Of course there is the music. But there is also the war. For the last few days I have been listening to the radio. It’s what I do when I need to figure out how a new place works. On the phone-in shows and in the reports from Washington, you can feel that the disapproval ratings that have begun to dog the Bush administration and its prosecution of the war have started to transform into something a little harder and angrier, but almost wholly inactive. There is a feeling of defensiveness and hostility against those who would say outright that the invasion of Iraq was wrong from the beginning. After 9-11, there can be no culture of dissent against the American Imperium and its war machine.
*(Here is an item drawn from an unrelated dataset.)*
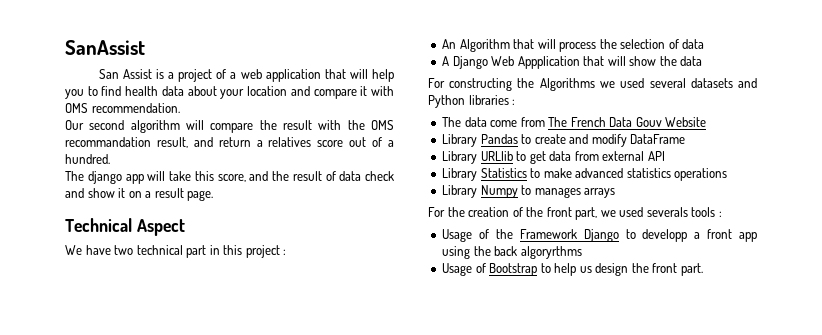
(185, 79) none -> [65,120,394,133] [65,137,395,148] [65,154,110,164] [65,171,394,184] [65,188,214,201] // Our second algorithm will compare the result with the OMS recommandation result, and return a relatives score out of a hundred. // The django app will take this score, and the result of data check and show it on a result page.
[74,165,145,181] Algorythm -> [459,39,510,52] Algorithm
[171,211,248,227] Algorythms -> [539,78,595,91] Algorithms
What opposition there is has focused on the poor management of the war and on the best way to fight “Al Qaeda”. There will be no movement that ends this war. There will be no occupation of the streets or of buildings. Instead, following the strategy of the Bush administration, much of the blame for the violence of the occupation has been levelled at the American-backed government cowering behind the Green Zone in Baghdad. Here, there will only be resolutions passed in Congress and ratified by the Senate. Without a defeat or a victory, the occupation of Iraq will be placed in the hands of others and will be gradually forgotten. Listening to radio in the kitchen while neighbourhood windows flicker blue with television, I do not think that Americans will learn anything from what may be their worst mistake of the 21st century. I am not sure that I want to live here long enough to find out if I am right or wrong.